#### THE TASK
Lines below that include the word "vascularisation" should each be copied.

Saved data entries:
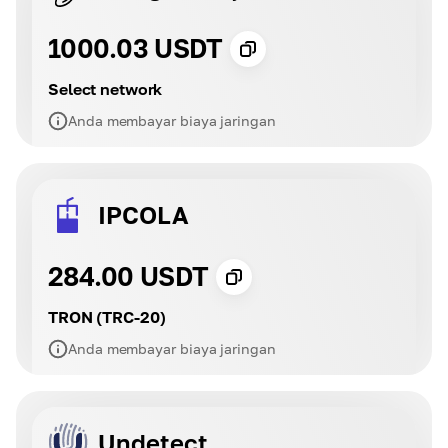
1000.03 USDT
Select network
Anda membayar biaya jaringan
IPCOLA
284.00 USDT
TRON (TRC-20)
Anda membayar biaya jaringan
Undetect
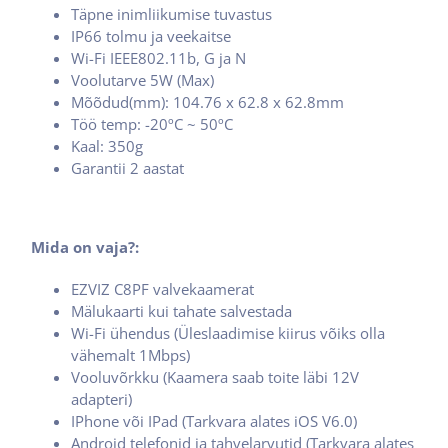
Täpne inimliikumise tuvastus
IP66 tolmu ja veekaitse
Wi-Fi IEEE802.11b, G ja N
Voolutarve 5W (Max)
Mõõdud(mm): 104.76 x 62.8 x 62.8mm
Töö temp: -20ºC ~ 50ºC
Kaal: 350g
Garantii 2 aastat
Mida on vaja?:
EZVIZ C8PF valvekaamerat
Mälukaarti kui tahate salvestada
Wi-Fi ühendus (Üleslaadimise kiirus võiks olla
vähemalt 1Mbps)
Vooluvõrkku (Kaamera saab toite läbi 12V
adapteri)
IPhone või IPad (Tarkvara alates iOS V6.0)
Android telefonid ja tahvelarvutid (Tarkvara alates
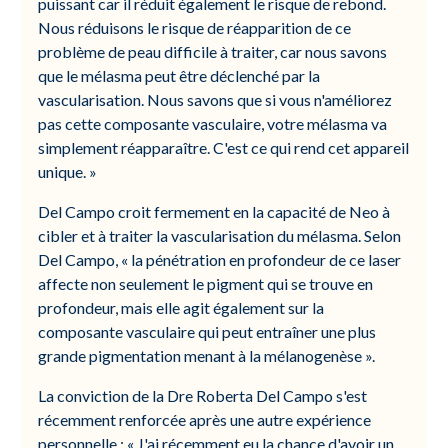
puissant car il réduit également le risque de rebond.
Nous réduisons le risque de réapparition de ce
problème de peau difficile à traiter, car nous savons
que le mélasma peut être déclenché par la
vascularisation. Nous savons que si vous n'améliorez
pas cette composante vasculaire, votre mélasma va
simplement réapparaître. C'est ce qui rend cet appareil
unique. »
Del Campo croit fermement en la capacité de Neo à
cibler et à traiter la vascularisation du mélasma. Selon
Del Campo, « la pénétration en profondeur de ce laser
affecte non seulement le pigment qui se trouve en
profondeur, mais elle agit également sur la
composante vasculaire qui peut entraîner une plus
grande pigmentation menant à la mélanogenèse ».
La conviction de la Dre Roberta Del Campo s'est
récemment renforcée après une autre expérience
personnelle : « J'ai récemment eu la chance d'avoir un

...

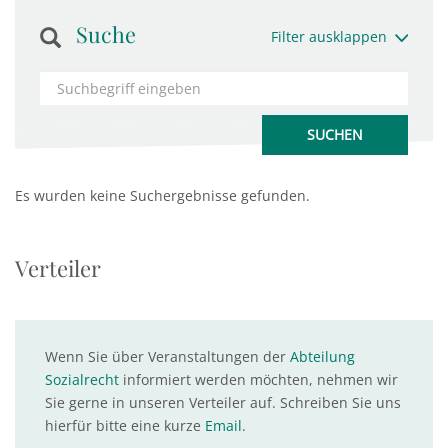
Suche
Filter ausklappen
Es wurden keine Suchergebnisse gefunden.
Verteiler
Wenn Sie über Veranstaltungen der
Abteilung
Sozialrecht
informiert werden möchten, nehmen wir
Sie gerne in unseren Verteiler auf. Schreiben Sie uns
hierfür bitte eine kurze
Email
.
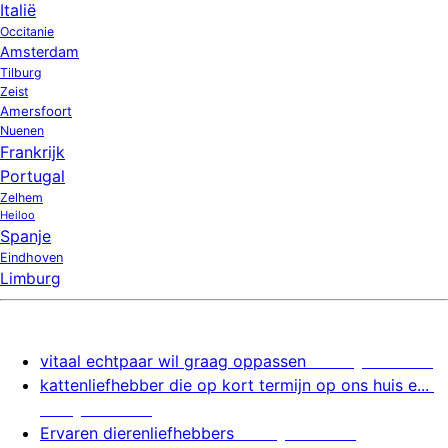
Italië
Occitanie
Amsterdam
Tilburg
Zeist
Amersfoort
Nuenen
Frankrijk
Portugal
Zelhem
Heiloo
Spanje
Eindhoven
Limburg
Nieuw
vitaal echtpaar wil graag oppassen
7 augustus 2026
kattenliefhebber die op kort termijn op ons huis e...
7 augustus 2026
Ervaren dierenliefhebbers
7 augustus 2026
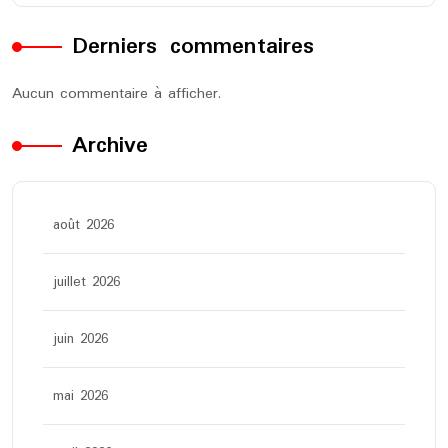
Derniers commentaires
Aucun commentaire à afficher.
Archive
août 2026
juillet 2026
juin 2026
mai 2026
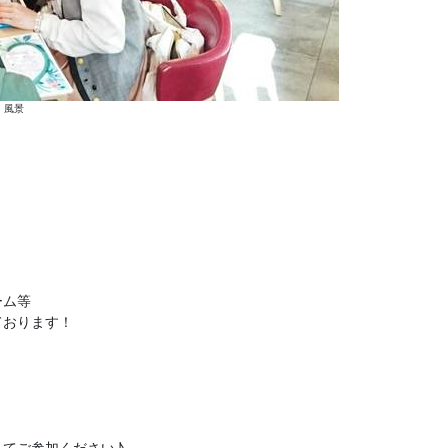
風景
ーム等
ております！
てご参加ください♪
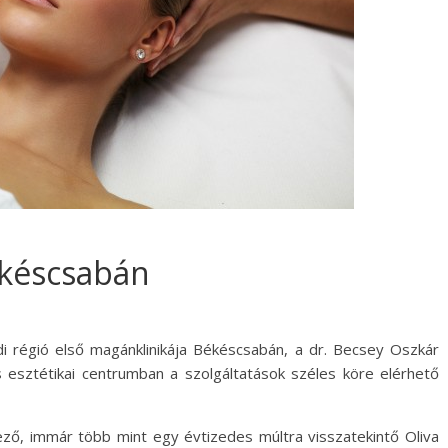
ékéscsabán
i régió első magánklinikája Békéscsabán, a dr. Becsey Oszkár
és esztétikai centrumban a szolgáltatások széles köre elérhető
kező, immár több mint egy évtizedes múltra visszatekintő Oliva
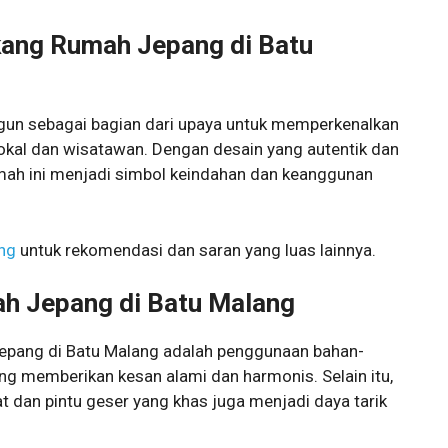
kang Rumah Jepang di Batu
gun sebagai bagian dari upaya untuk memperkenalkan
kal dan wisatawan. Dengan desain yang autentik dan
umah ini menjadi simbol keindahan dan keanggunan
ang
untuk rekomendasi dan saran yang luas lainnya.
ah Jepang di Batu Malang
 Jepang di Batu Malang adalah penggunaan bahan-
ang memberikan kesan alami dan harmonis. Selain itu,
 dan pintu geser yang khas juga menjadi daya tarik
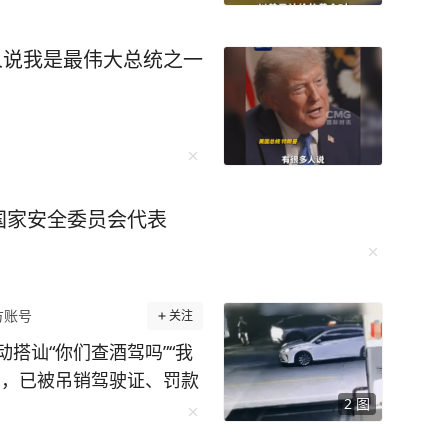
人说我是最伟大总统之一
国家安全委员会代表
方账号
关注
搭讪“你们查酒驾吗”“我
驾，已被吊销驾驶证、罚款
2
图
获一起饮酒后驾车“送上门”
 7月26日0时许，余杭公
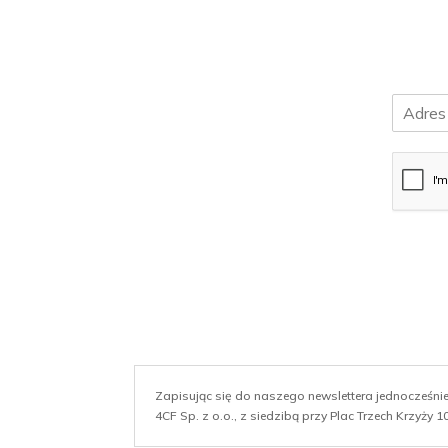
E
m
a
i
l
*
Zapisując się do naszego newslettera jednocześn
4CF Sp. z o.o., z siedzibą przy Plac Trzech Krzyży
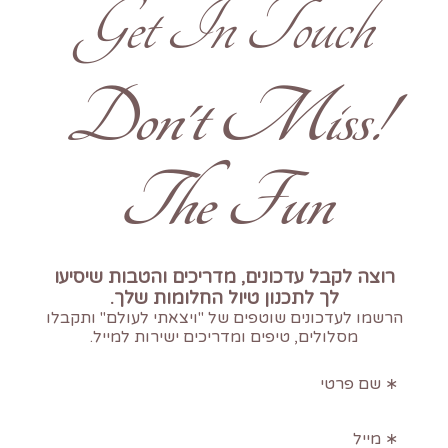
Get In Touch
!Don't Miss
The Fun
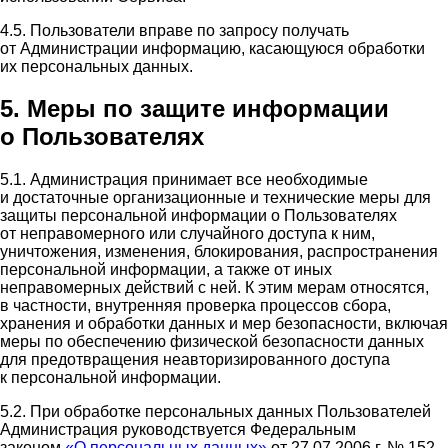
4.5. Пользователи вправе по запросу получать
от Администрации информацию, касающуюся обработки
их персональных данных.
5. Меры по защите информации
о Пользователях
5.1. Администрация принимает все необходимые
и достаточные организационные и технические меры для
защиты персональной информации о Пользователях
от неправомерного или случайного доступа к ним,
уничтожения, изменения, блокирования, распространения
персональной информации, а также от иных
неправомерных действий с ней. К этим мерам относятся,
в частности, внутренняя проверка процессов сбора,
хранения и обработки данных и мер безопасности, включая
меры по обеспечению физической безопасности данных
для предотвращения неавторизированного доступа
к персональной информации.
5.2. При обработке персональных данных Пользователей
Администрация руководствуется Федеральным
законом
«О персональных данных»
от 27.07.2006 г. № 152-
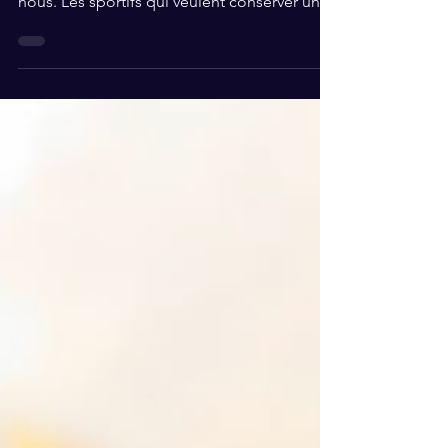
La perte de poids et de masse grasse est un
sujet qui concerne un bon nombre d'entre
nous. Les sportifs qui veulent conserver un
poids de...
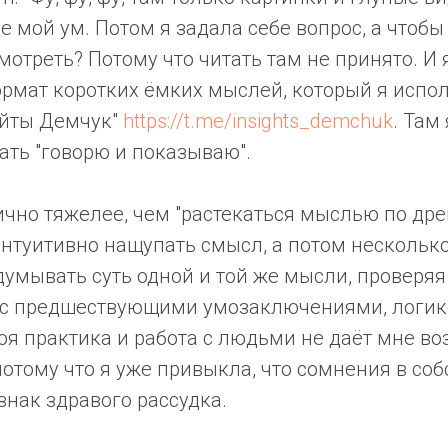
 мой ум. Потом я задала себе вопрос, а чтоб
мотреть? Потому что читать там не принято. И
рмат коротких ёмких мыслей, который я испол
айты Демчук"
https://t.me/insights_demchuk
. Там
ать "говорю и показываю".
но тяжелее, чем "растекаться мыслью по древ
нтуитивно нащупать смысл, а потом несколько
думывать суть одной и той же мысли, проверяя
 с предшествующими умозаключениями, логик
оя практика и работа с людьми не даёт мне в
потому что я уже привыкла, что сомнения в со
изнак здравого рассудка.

--

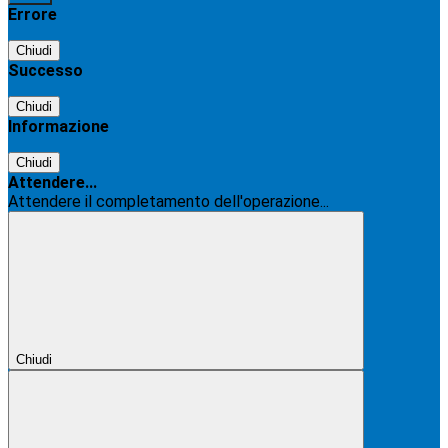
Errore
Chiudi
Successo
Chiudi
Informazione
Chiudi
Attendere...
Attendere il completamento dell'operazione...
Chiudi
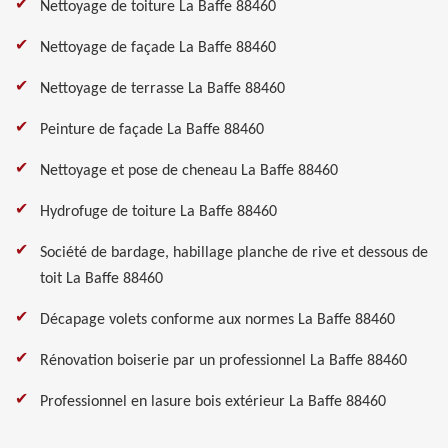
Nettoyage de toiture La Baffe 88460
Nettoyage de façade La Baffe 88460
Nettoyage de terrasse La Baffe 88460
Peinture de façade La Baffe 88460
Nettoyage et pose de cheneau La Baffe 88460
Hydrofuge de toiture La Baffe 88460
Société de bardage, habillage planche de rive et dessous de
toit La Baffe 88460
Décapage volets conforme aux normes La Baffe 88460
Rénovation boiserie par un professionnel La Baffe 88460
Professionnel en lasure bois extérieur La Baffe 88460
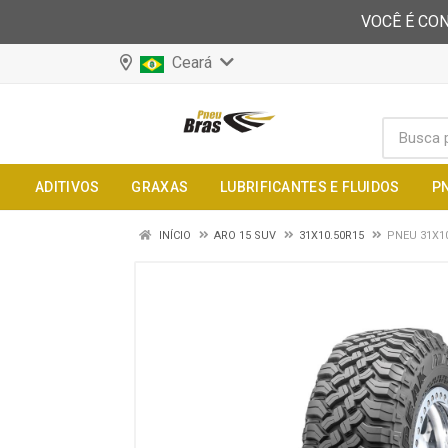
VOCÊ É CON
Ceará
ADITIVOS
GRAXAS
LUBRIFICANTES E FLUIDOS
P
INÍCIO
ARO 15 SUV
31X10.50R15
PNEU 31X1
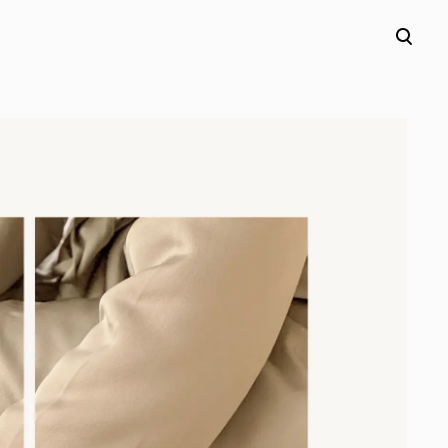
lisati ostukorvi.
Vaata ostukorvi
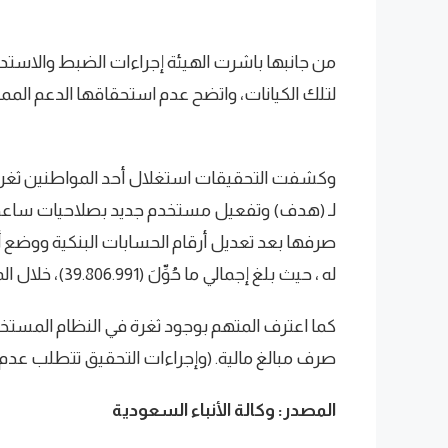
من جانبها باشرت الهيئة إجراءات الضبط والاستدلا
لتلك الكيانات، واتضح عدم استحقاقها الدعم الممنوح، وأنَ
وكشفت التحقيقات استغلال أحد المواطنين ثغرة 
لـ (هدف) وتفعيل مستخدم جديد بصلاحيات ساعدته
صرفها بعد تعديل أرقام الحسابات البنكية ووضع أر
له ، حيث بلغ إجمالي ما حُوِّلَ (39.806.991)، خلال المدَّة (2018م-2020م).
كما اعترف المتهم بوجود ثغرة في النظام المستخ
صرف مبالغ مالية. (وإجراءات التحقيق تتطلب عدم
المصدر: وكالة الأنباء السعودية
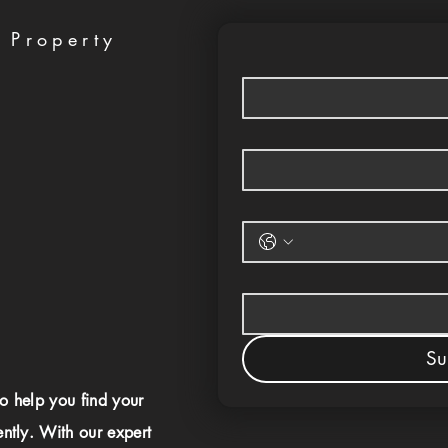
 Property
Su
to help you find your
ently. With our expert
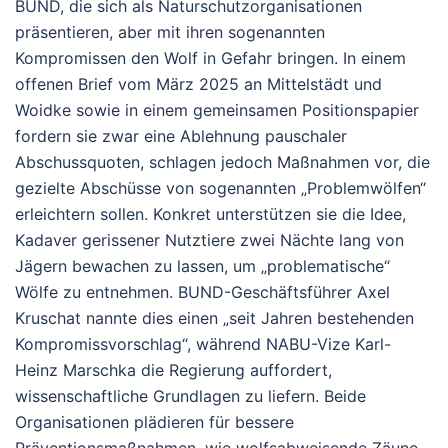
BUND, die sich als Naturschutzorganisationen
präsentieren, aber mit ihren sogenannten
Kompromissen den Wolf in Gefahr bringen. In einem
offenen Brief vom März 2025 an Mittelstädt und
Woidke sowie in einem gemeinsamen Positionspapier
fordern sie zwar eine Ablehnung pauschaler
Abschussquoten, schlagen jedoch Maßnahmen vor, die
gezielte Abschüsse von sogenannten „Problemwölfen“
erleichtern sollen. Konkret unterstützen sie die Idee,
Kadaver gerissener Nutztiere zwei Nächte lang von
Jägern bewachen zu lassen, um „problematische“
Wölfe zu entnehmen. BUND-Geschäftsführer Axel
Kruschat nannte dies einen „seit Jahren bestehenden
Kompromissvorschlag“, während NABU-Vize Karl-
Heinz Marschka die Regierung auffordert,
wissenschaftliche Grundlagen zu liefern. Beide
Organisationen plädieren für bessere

#### WRITTEN SOLUTION
vascularisation. Nous savons que si vous n'améliorez
cibler et à traiter la vascularisation du mélasma. Selon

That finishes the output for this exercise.